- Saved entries
══════
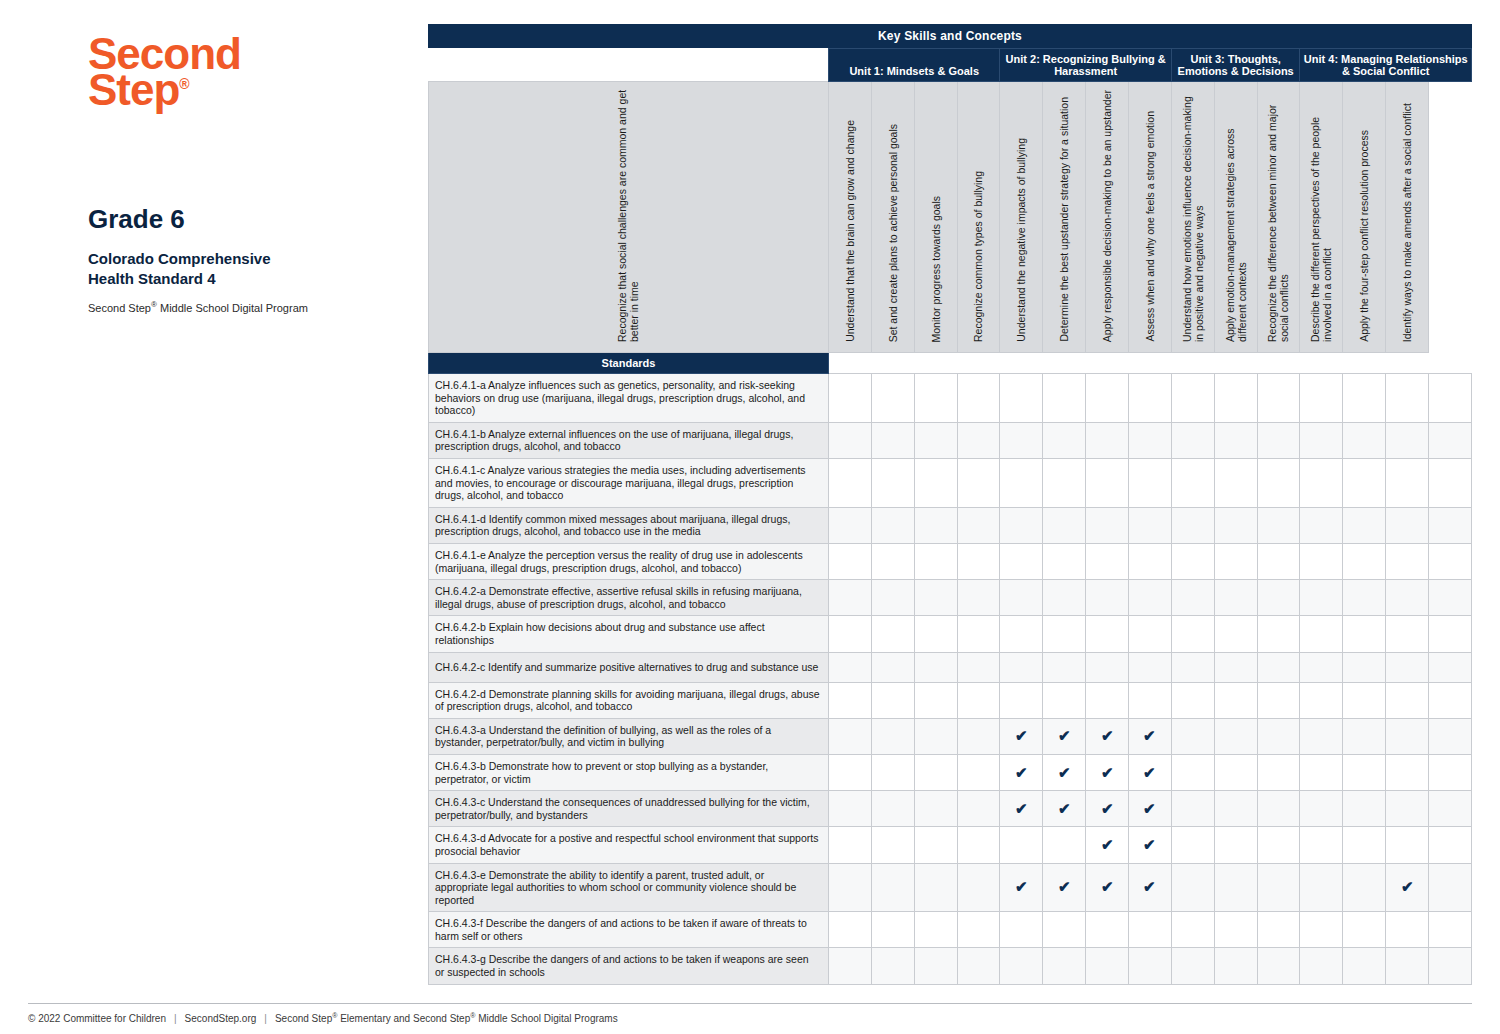Second
Step®
Grade 6
Colorado Comprehensive
Health Standard 4
Second Step® Middle School Digital Program
Key Skills and Concepts
| Standards | Unit 1: Mindsets & Goals | Unit 2: Recognizing Bullying & Harassment | Unit 3: Thoughts, Emotions & Decisions | Unit 4: Managing Relationships & Social Conflict |
| --- | --- | --- | --- | --- |
| Recognize that social challenges are common and get better in time | Understand that the brain can grow and change | Set and create plans to achieve personal goals | Monitor progress towards goals | Recognize common types of bullying | Understand the negative impacts of bullying | Determine the best upstander strategy for a situation | Apply responsible decision-making to be an upstander | Assess when and why one feels a strong emotion | Understand how emotions influence decision-making in positive and negative ways | Apply emotion-management strategies across different contexts | Recognize the difference between minor and major social conflicts | Describe the different perspectives of the people involved in a conflict | Apply the four-step conflict resolution process | Identify ways to make amends after a social conflict |
| Standards | Key skills and concepts alignment |
| CH.6.4.1-a Analyze influences such as genetics, personality, and risk-seeking behaviors on drug use (marijuana, illegal drugs, prescription drugs, alcohol, and tobacco) | | | | | | | | | | | | | | | |
| CH.6.4.1-b Analyze external influences on the use of marijuana, illegal drugs, prescription drugs, alcohol, and tobacco | | | | | | | | | | | | | | | |
| CH.6.4.1-c Analyze various strategies the media uses, including advertisements and movies, to encourage or discourage marijuana, illegal drugs, prescription drugs, alcohol, and tobacco | | | | | | | | | | | | | | | |
| CH.6.4.1-d Identify common mixed messages about marijuana, illegal drugs, prescription drugs, alcohol, and tobacco use in the media | | | | | | | | | | | | | | | |
| CH.6.4.1-e Analyze the perception versus the reality of drug use in adolescents (marijuana, illegal drugs, prescription drugs, alcohol, and tobacco) | | | | | | | | | | | | | | | |
| CH.6.4.2-a Demonstrate effective, assertive refusal skills in refusing marijuana, illegal drugs, abuse of prescription drugs, alcohol, and tobacco | | | | | | | | | | | | | | | |
| CH.6.4.2-b Explain how decisions about drug and substance use affect relationships | | | | | | | | | | | | | | | |
| CH.6.4.2-c Identify and summarize positive alternatives to drug and substance use | | | | | | | | | | | | | | | |
| CH.6.4.2-d Demonstrate planning skills for avoiding marijuana, illegal drugs, abuse of prescription drugs, alcohol, and tobacco | | | | | | | | | | | | | | | |
| CH.6.4.3-a Understand the definition of bullying, as well as the roles of a bystander, perpetrator/bully, and victim in bullying | | | | | | | | | | | | | | | |
| CH.6.4.3-b Demonstrate how to prevent or stop bullying as a bystander, perpetrator, or victim | | | | | | | | | | | | | | | |
| CH.6.4.3-c Understand the consequences of unaddressed bullying for the victim, perpetrator/bully, and bystanders | | | | | | | | | | | | | | | |
| CH.6.4.3-d Advocate for a postive and respectful school environment that supports prosocial behavior | | | | | | | | | | | | | | | |
| CH.6.4.3-e Demonstrate the ability to identify a parent, trusted adult, or appropriate legal authorities to whom school or community violence should be reported | | | | | | | | | | | | | | | |
| CH.6.4.3-f Describe the dangers of and actions to be taken if aware of threats to harm self or others | | | | | | | | | | | | | | | |
| CH.6.4.3-g Describe the dangers of and actions to be taken if weapons are seen or suspected in schools | | | | | | | | | | | | | | | |
© 2022 Committee for Children|SecondStep.org|Second Step® Elementary and Second Step® Middle School Digital Programs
══════
- WORK ORDER
An exact copy of the records above is needed, free of pictures.

- TASK RESPONSE
Second
Step®
Grade 6
Colorado Comprehensive
Health Standard 4
Second Step® Middle School Digital Program
Key Skills and Concepts
| Standards | Unit 1: Mindsets & Goals | Unit 2: Recognizing Bullying & Harassment | Unit 3: Thoughts, Emotions & Decisions | Unit 4: Managing Relationships & Social Conflict |
| --- | --- | --- | --- | --- |
| Recognize that social challenges are common and get better in time | Understand that the brain can grow and change | Set and create plans to achieve personal goals | Monitor progress towards goals | Recognize common types of bullying | Understand the negative impacts of bullying | Determine the best upstander strategy for a situation | Apply responsible decision-making to be an upstander | Assess when and why one feels a strong emotion | Understand how emotions influence decision-making in positive and negative ways | Apply emotion-management strategies across different contexts | Recognize the difference between minor and major social conflicts | Describe the different perspectives of the people involved in a conflict | Apply the four-step conflict resolution process | Identify ways to make amends after a social conflict |
| Standards | Key skills and concepts alignment |
| CH.6.4.1-a Analyze influences such as genetics, personality, and risk-seeking behaviors on drug use (marijuana, illegal drugs, prescription drugs, alcohol, and tobacco) | | | | | | | | | | | | | | | |
| CH.6.4.1-b Analyze external influences on the use of marijuana, illegal drugs, prescription drugs, alcohol, and tobacco | | | | | | | | | | | | | | | |
| CH.6.4.1-c Analyze various strategies the media uses, including advertisements and movies, to encourage or discourage marijuana, illegal drugs, prescription drugs, alcohol, and tobacco | | | | | | | | | | | | | | | |
| CH.6.4.1-d Identify common mixed messages about marijuana, illegal drugs, prescription drugs, alcohol, and tobacco use in the media | | | | | | | | | | | | | | | |
| CH.6.4.1-e Analyze the perception versus the reality of drug use in adolescents (marijuana, illegal drugs, prescription drugs, alcohol, and tobacco) | | | | | | | | | | | | | | | |
| CH.6.4.2-a Demonstrate effective, assertive refusal skills in refusing marijuana, illegal drugs, abuse of prescription drugs, alcohol, and tobacco | | | | | | | | | | | | | | | |
| CH.6.4.2-b Explain how decisions about drug and substance use affect relationships | | | | | | | | | | | | | | | |
| CH.6.4.2-c Identify and summarize positive alternatives to drug and substance use | | | | | | | | | | | | | | | |
| CH.6.4.2-d Demonstrate planning skills for avoiding marijuana, illegal drugs, abuse of prescription drugs, alcohol, and tobacco | | | | | | | | | | | | | | | |
| CH.6.4.3-a Understand the definition of bullying, as well as the roles of a bystander, perpetrator/bully, and victim in bullying | | | | | | | | | | | | | | | |
| CH.6.4.3-b Demonstrate how to prevent or stop bullying as a bystander, perpetrator, or victim | | | | | | | | | | | | | | | |
| CH.6.4.3-c Understand the consequences of unaddressed bullying for the victim, perpetrator/bully, and bystanders | | | | | | | | | | | | | | | |
| CH.6.4.3-d Advocate for a postive and respectful school environment that supports prosocial behavior | | | | | | | | | | | | | | | |
| CH.6.4.3-e Demonstrate the ability to identify a parent, trusted adult, or appropriate legal authorities to whom school or community violence should be reported | | | | | | | | | | | | | | | |
| CH.6.4.3-f Describe the dangers of and actions to be taken if aware of threats to harm self or others | | | | | | | | | | | | | | | |
| CH.6.4.3-g Describe the dangers of and actions to be taken if weapons are seen or suspected in schools | | | | | | | | | | | | | | | |
© 2022 Committee for Children|SecondStep.org|Second Step® Elementary and Second Step® Middle School Digital Programs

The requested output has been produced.